*** Opening Data shown ***

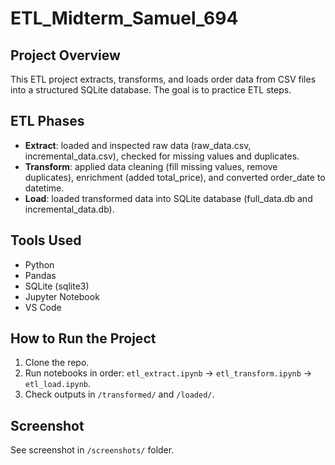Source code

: # ETL_Midterm_Samuel_694

## Project Overview

This ETL project extracts, transforms, and loads order data from CSV files into a structured SQLite database. The goal is to practice ETL steps.

## ETL Phases

- **Extract**: loaded and inspected raw data (raw_data.csv, incremental_data.csv), checked for missing values and duplicates.
- **Transform**: applied data cleaning (fill missing values, remove duplicates), enrichment (added total_price), and converted order_date to datetime.
- **Load**: loaded transformed data into SQLite database (full_data.db and incremental_data.db).

## Tools Used

- Python
- Pandas
- SQLite (sqlite3)
- Jupyter Notebook
- VS Code

## How to Run the Project

1. Clone the repo.
2. Run notebooks in order: `etl_extract.ipynb` → `etl_transform.ipynb` → `etl_load.ipynb`.
3. Check outputs in `/transformed/` and `/loaded/`.

## Screenshot

See screenshot in `/screenshots/` folder.
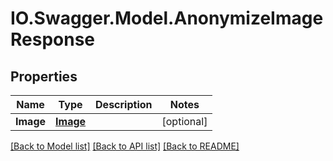 # IO.Swagger.Model.AnonymizeImageResponse
## Properties

Name | Type | Description | Notes
------------ | ------------- | ------------- | -------------
**Image** | [**Image**](Image.md) |  | [optional] 

[[Back to Model list]](../README.md#documentation-for-models) [[Back to API list]](../README.md#documentation-for-api-endpoints) [[Back to README]](../README.md)

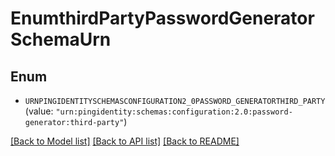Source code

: # EnumthirdPartyPasswordGeneratorSchemaUrn

## Enum


* `URNPINGIDENTITYSCHEMASCONFIGURATION2_0PASSWORD_GENERATORTHIRD_PARTY` (value: `"urn:pingidentity:schemas:configuration:2.0:password-generator:third-party"`)


[[Back to Model list]](../README.md#documentation-for-models) [[Back to API list]](../README.md#documentation-for-api-endpoints) [[Back to README]](../README.md)


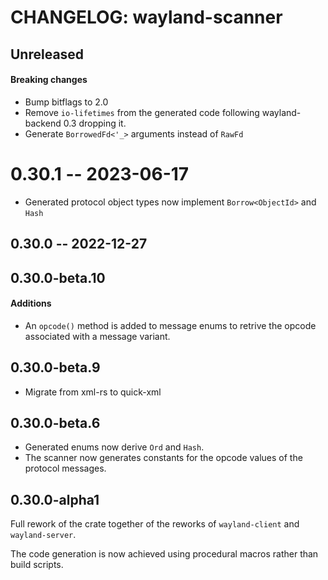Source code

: # CHANGELOG: wayland-scanner

## Unreleased

#### Breaking changes

- Bump bitflags to 2.0
- Remove `io-lifetimes` from the generated code following wayland-backend 0.3 dropping it.
- Generate `BorrowedFd<'_>` arguments instead of `RawFd`

# 0.30.1 -- 2023-06-17

- Generated protocol object types now implement `Borrow<ObjectId>` and `Hash`

## 0.30.0 -- 2022-12-27

## 0.30.0-beta.10

#### Additions

- An `opcode()` method is added to message enums to retrive the opcode associated with a message variant.

## 0.30.0-beta.9

- Migrate from xml-rs to quick-xml

## 0.30.0-beta.6

- Generated enums now derive `Ord` and `Hash`.
- The scanner now generates constants for the opcode values of the protocol messages.

## 0.30.0-alpha1

Full rework of the crate together of the reworks of `wayland-client` and `wayland-server`.

The code generation is now achieved using procedural macros rather than build scripts.
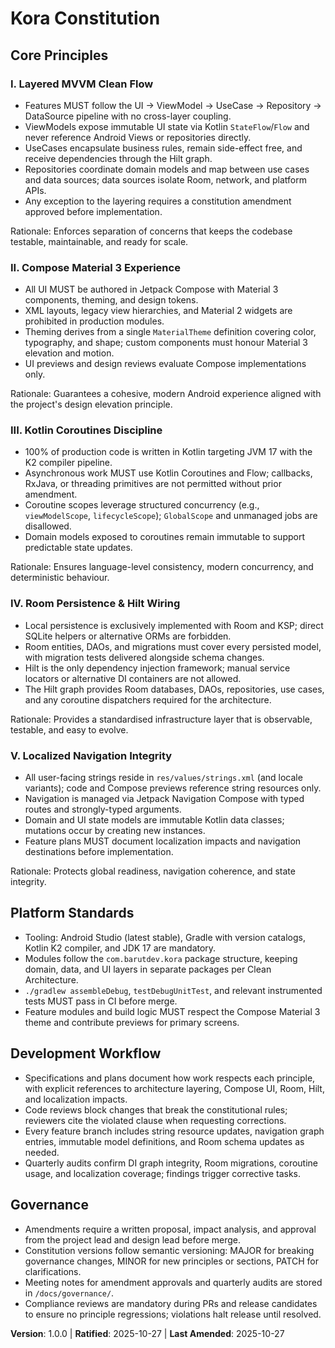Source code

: <!--
Sync Impact Report
Version: N/A -> 1.0.0
Modified Principles:
- NEW -> I. Layered MVVM Clean Flow
- NEW -> II. Compose Material 3 Experience
- NEW -> III. Kotlin Coroutines Discipline
- NEW -> IV. Room Persistence & Hilt Wiring
- NEW -> V. Localized Navigation Integrity
Added Sections:
- Platform Standards
- Development Workflow
Removed Sections: None
Templates requiring updates:
- .specify/templates/plan-template.md ✅ updated
- .specify/templates/spec-template.md ✅ no change required
- .specify/templates/tasks-template.md ✅ updated
Follow-up TODOs: None
-->
# Kora Constitution

## Core Principles

### I. Layered MVVM Clean Flow
- Features MUST follow the UI → ViewModel → UseCase → Repository → DataSource pipeline with no cross-layer coupling.
- ViewModels expose immutable UI state via Kotlin `StateFlow`/`Flow` and never reference Android Views or repositories directly.
- UseCases encapsulate business rules, remain side-effect free, and receive dependencies through the Hilt graph.
- Repositories coordinate domain models and map between use cases and data sources; data sources isolate Room, network, and platform APIs.
- Any exception to the layering requires a constitution amendment approved before implementation.

Rationale: Enforces separation of concerns that keeps the codebase testable, maintainable, and ready for scale.

### II. Compose Material 3 Experience
- All UI MUST be authored in Jetpack Compose with Material 3 components, theming, and design tokens.
- XML layouts, legacy view hierarchies, and Material 2 widgets are prohibited in production modules.
- Theming derives from a single `MaterialTheme` definition covering color, typography, and shape; custom components must honour Material 3 elevation and motion.
- UI previews and design reviews evaluate Compose implementations only.

Rationale: Guarantees a cohesive, modern Android experience aligned with the project's design elevation principle.

### III. Kotlin Coroutines Discipline
- 100% of production code is written in Kotlin targeting JVM 17 with the K2 compiler pipeline.
- Asynchronous work MUST use Kotlin Coroutines and Flow; callbacks, RxJava, or threading primitives are not permitted without prior amendment.
- Coroutine scopes leverage structured concurrency (e.g., `viewModelScope`, `lifecycleScope`); `GlobalScope` and unmanaged jobs are disallowed.
- Domain models exposed to coroutines remain immutable to support predictable state updates.

Rationale: Ensures language-level consistency, modern concurrency, and deterministic behaviour.

### IV. Room Persistence & Hilt Wiring
- Local persistence is exclusively implemented with Room and KSP; direct SQLite helpers or alternative ORMs are forbidden.
- Room entities, DAOs, and migrations must cover every persisted model, with migration tests delivered alongside schema changes.
- Hilt is the only dependency injection framework; manual service locators or alternative DI containers are not allowed.
- The Hilt graph provides Room databases, DAOs, repositories, use cases, and any coroutine dispatchers required for the architecture.

Rationale: Provides a standardised infrastructure layer that is observable, testable, and easy to evolve.

### V. Localized Navigation Integrity
- All user-facing strings reside in `res/values/strings.xml` (and locale variants); code and Compose previews reference string resources only.
- Navigation is managed via Jetpack Navigation Compose with typed routes and strongly-typed arguments.
- Domain and UI state models are immutable Kotlin data classes; mutations occur by creating new instances.
- Feature plans MUST document localization impacts and navigation destinations before implementation.

Rationale: Protects global readiness, navigation coherence, and state integrity.

## Platform Standards
- Tooling: Android Studio (latest stable), Gradle with version catalogs, Kotlin K2 compiler, and JDK 17 are mandatory.
- Modules follow the `com.barutdev.kora` package structure, keeping domain, data, and UI layers in separate packages per Clean Architecture.
- `./gradlew assembleDebug`, `testDebugUnitTest`, and relevant instrumented tests MUST pass in CI before merge.
- Feature modules and build logic MUST respect the Compose Material 3 theme and contribute previews for primary screens.

## Development Workflow
- Specifications and plans document how work respects each principle, with explicit references to architecture layering, Compose UI, Room, Hilt, and localization impacts.
- Code reviews block changes that break the constitutional rules; reviewers cite the violated clause when requesting corrections.
- Every feature branch includes string resource updates, navigation graph entries, immutable model definitions, and Room schema updates as needed.
- Quarterly audits confirm DI graph integrity, Room migrations, coroutine usage, and localization coverage; findings trigger corrective tasks.

## Governance
- Amendments require a written proposal, impact analysis, and approval from the project lead and design lead before merge.
- Constitution versions follow semantic versioning: MAJOR for breaking governance changes, MINOR for new principles or sections, PATCH for clarifications.
- Meeting notes for amendment approvals and quarterly audits are stored in `/docs/governance/`.
- Compliance reviews are mandatory during PRs and release candidates to ensure no principle regressions; violations halt release until resolved.

**Version**: 1.0.0 | **Ratified**: 2025-10-27 | **Last Amended**: 2025-10-27
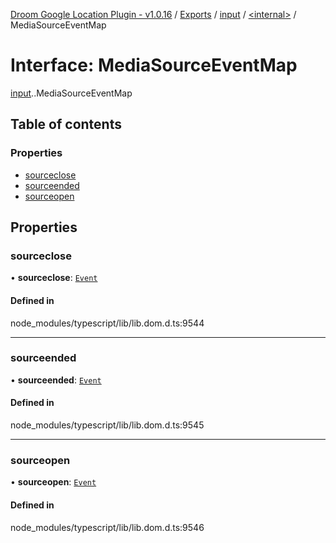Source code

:[Droom Google Location Plugin - v1.0.16](../README.md) / [Exports](../modules.md) / [input](../modules/input.md) / [<internal\>](../modules/input._internal_.md) / MediaSourceEventMap

# Interface: MediaSourceEventMap

[input](../modules/input.md).[<internal>](../modules/input._internal_.md).MediaSourceEventMap

## Table of contents

### Properties

- [sourceclose](input._internal_.MediaSourceEventMap.md#sourceclose)
- [sourceended](input._internal_.MediaSourceEventMap.md#sourceended)
- [sourceopen](input._internal_.MediaSourceEventMap.md#sourceopen)

## Properties

### sourceclose

• **sourceclose**: [`Event`](../modules/input._internal_.md#event)

#### Defined in

node_modules/typescript/lib/lib.dom.d.ts:9544

___

### sourceended

• **sourceended**: [`Event`](../modules/input._internal_.md#event)

#### Defined in

node_modules/typescript/lib/lib.dom.d.ts:9545

___

### sourceopen

• **sourceopen**: [`Event`](../modules/input._internal_.md#event)

#### Defined in

node_modules/typescript/lib/lib.dom.d.ts:9546
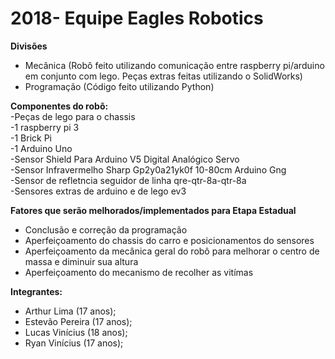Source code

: # 2018- Equipe Eagles Robotics

<b>Divisões</b>
- Mecânica (Robô feito utilizando comunicação entre raspberry pi/arduino em conjunto com lego. Peças extras feitas utilizando o SolidWorks)
- Programação (Código feito utilizando Python)

<b>Componentes do robô:</b><br>
-Peças de lego para o chassis<br>
-1 raspberry pi 3<br>
-1 Brick Pi<br>
-1 Arduino Uno<br>
-Sensor Shield Para Arduino V5 Digital Analógico Servo<br>
-Sensor Infravermelho Sharp Gp2y0a21yk0f 10-80cm Arduino Gng<br>
-Sensor de refletncia seguidor de linha qre-qtr-8a-qtr-8a<br>
-Sensores extras de arduino e de lego ev3<br>

<b>Fatores que serão melhorados/implementados para Etapa Estadual</b>
- Conclusão e correção da programação<br>
- Aperfeiçoamento do chassis do carro e posicionamentos do sensores<br>
- Aperfeiçoamento da mecânica geral do robô para melhorar o centro de massa e diminuir sua altura<br>
- Aperfeiçoamento do mecanismo de recolher as vitímas<br>

<b>Integrantes:</b>
- Arthur Lima (17 anos);
- Estevão Pereira (17 anos);
- Lucas Vinícius (18 anos);
- Ryan Vinícius (17 anos);





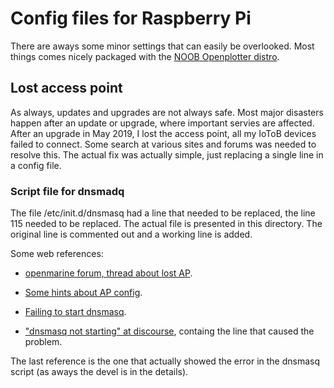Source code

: # Config files for Raspberry Pi 

There are aways some minor settings that can easily be overlooked. Most things comes nicely packaged with the [NOOB Openplotter distro](http://www.sailoog.com/blog-categories/openplotter-rpi).

## Lost access point 
As always, updates and upgrades are not always safe. Most major
disasters happen after an update or upgrade, where important servies
are affected. After an upgrade in May 2019, I lost the access
point, all my IoToB devices failed to connect. 
Some search at various sites and forums was needed to resolve
this. The actual fix was actually simple, just replacing a single line
in a config file.

### Script file for dnsmadq
The file /etc/init.d/dnsmasq had a line that needed to be replaced, the line 115
needed to be replaced. The actual file is presented in this directory. The original line is commented out and a working line is added.

Some web references:

- [openmarine forum, thread about lost AP](http://forum.openmarine.net/showthread.php?tid=1083).

- [Some hints about AP config](https://forums.kali.org/showthread.php?38920-Access-point-configuration-problem-on-RPi3).

- [Failing to start dnsmasq](https://www.raspberrypi.org/forums/viewtopic.php?t=128449).

- ["dnsmasq not starting" at discourse](https://discourse.pi-hole.net/t/dnsmasq-not-starting/10523/13), containg the line that caused the problem.

The last reference is the one that actually showed the error in the dnsmasq script (as aways the devel is in the details).


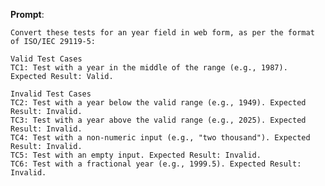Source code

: **Prompt**:

    Convert these tests for an year field in web form, as per the format of ISO/IEC 29119-5:
    
    Valid Test Cases
    TC1: Test with a year in the middle of the range (e.g., 1987). Expected Result: Valid.
    
    Invalid Test Cases
    TC2: Test with a year below the valid range (e.g., 1949). Expected Result: Invalid.
    TC3: Test with a year above the valid range (e.g., 2025). Expected Result: Invalid.
    TC4: Test with a non-numeric input (e.g., "two thousand"). Expected Result: Invalid.
    TC5: Test with an empty input. Expected Result: Invalid.
    TC6: Test with a fractional year (e.g., 1999.5). Expected Result: Invalid.
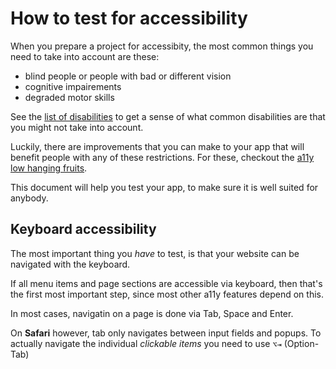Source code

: # How to test for accessibility

When you prepare a project for accessibity, the most common things you need to take into account are these:

- blind people or people with bad or different vision
- cognitive impairements
- degraded motor skills

See the [list of disabilities](./disabilities) to get a sense of what common disabilities are that you might not take into account.

Luckily, there are improvements that you can make to your app that will benefit people with any of these restrictions. For these, checkout the [a11y low hanging fruits](low-hanging-fruits).

This document will help you test your app, to make sure it is well suited for anybody.

## Keyboard accessibility

The most important thing you _have_ to test, is that your website can be navigated with the keyboard.

If all menu items and page sections are accessible via keyboard, then that's the first most important step, since most other a11y features depend on this.

In most cases, navigatin on a page is done via Tab, Space and Enter.

On **Safari** however, tab only navigates between input fields and popups. To actually navigate the individual _clickable items_ you need to use `⌥⇥` (Option-Tab)
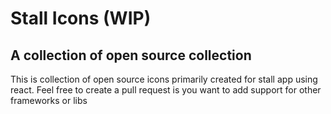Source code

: # Stall Icons (WIP)

## A collection of open source collection

This is collection of open source icons primarily created for stall app using react.
Feel free to create a pull request is you want to add support for other frameworks or libs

*** Closing Data shown ***

*What needs to be done*.
Reproduce the lines above without any changes, beginning with the line that contains "### Script file for dnsmadq" and ending with the line that contains "caused the problem.", both of those lines included.

*Response area*.
### Script file for dnsmadq
The file /etc/init.d/dnsmasq had a line that needed to be replaced, the line 115
needed to be replaced. The actual file is presented in this directory. The original line is commented out and a working line is added.

Some web references:

- [openmarine forum, thread about lost AP](http://forum.openmarine.net/showthread.php?tid=1083).

- [Some hints about AP config](https://forums.kali.org/showthread.php?38920-Access-point-configuration-problem-on-RPi3).

- [Failing to start dnsmasq](https://www.raspberrypi.org/forums/viewtopic.php?t=128449).

- ["dnsmasq not starting" at discourse](https://discourse.pi-hole.net/t/dnsmasq-not-starting/10523/13), containg the line that caused the problem.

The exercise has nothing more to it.